__Texto fornecido__:
☆ ☆ ☆ ☆ ☆ ☆ ☆
Judith Butler, autora de 'Quem Tem Medo do
Gênero?', em Paris Elliott Verdier - 17.mar.24/The New York Times
Filósofa
afirma que questões identitárias são parte de luta por justiça e critica apoio
incondicional de Biden a Israel
[RESUMO] Em
entrevista a respeito de seu livro mais recente, Judith Butler diz que ataques
que sofreu no Brasil em 2017 a inspiraram a estudar o discurso conservador que
equipara o gênero a uma ideologia demoníaca contra as famílias. A filósofa
americana também critica parcelas da esquerda que descartam os debates sobre
identidade sexual, raça e meio ambiente por considerá-los meramente
identitários, pois, a seu ver, eles integram a ampla luta por igualdade,
liberdade e justiça que beneficia toda a sociedade.
Judith Butler, uma das principais referências dos
estudos de gênero, não entendeu por que grupos pediram sua expulsão do Brasil quando esteve no país
em 2017. Seu nome era associado ao demônio, à destruição da família
e à pedofilia, mentiras que motivaram ameaças de agressão em São Paulo.
"Eu me perguntava o que isso tem a ver com gênero", diz em entrevista
por videochamada à Folha.
Seu interesse em entender o que organizava
esses ataques desembocou em "Quem Tem Medo do Gênero?", seu primeiro
livro não acadêmico. Butler, que se consagrou com a ideia de gênero como
performance há mais de três décadas, agora tenta descortinar o
discurso conservador que vê seu trabalho como uma ameaça.
Judith Butler, autora de 'Quem Tem Medo do Gênero?', em Paris - Elliott
Verdier - 17.mar.24/The New York Times
A pesquisadora define a ideia de gênero por
trás desses ataques como um fantasma ancorado em teorias conspiratórias que
difundem que um modo de vida corre perigo.
"Quando esses líderes produzem medo sobre
gênero, pessoas transexuais, imigrantes, estudos raciais, eles procuram
instalar novamente uma ideia sentimental de hierarquia, exclusão e supremacia.
Mas ninguém está tirando a identidade sexual de ninguém", afirma.
"Queremos que todos sejam livres para encontrar seu modo de vida."
A filósofa defende, diante de ataques à
democracia, que a esquerda crie um imaginário convincente para a população.
☆ ☆ ☆ ☆ ☆ ☆ ☆
__Registros a processar__:
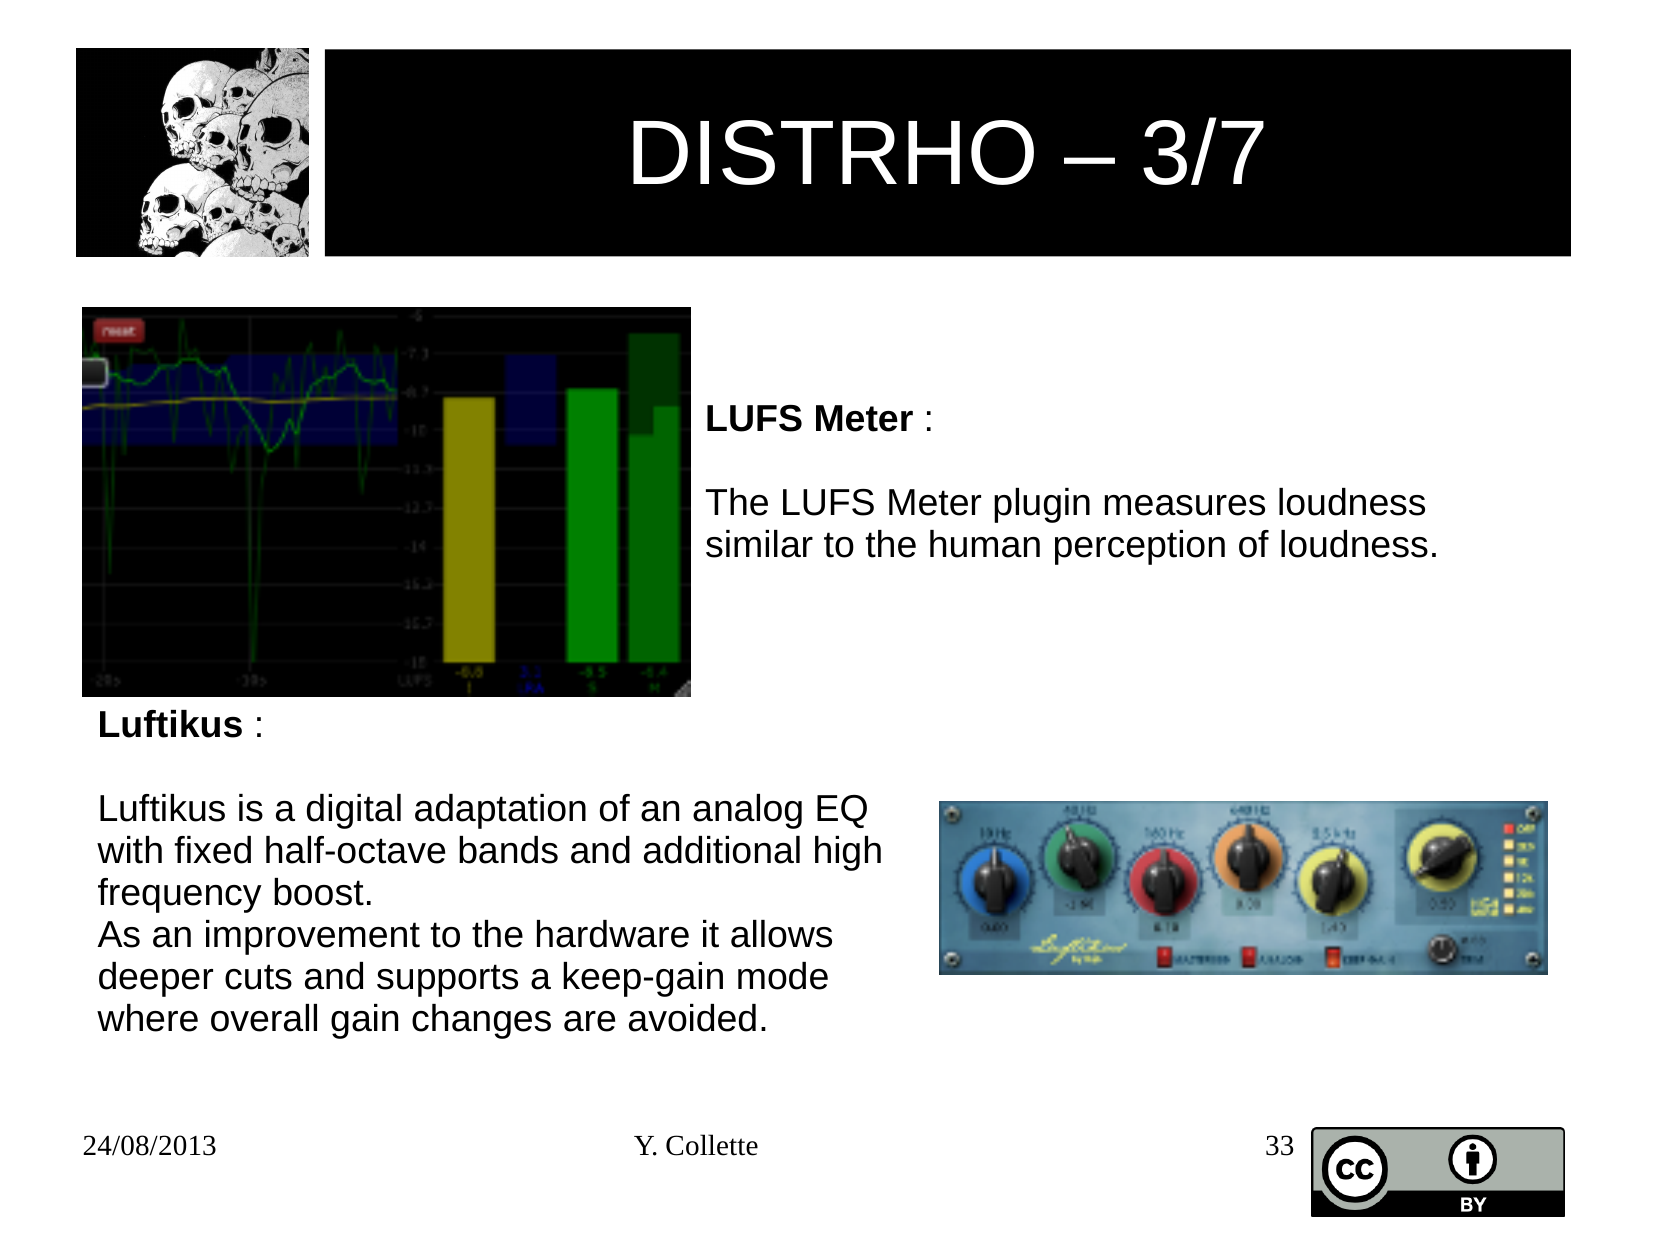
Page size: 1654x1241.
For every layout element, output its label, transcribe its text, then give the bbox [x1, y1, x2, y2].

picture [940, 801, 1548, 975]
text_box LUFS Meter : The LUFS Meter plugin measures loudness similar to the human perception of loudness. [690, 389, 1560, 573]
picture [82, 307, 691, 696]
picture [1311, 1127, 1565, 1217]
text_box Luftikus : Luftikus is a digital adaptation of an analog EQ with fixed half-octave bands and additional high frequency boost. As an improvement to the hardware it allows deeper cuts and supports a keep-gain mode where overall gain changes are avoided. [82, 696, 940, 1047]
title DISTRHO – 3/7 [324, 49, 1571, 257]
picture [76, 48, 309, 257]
☆ ☆ ☆ ☆ ☆ ☆ ☆
__Tarefas propostas__:
1. Segundo o texto sobre Judith Butler, em que cidade brasileira ela sofreu ameaças de agressão em 2017?
2. Reescreva a listagem substituindo "bbox" por "bounding box" e sem alterar mais nada. Não inclua as imagens na resposta.

__Respostas resolvidas__:
1. Em São Paulo.

2.
Page size: 1654x1241.
For every layout element, output its label, transcribe its text, then give the bounding box [x1, y1, x2, y2].

picture [940, 801, 1548, 975]
text_box LUFS Meter : The LUFS Meter plugin measures loudness similar to the human perception of loudness. [690, 389, 1560, 573]
picture [82, 307, 691, 696]
picture [1311, 1127, 1565, 1217]
text_box Luftikus : Luftikus is a digital adaptation of an analog EQ with fixed half-octave bands and additional high frequency boost. As an improvement to the hardware it allows deeper cuts and supports a keep-gain mode where overall gain changes are avoided. [82, 696, 940, 1047]
title DISTRHO – 3/7 [324, 49, 1571, 257]
picture [76, 48, 309, 257]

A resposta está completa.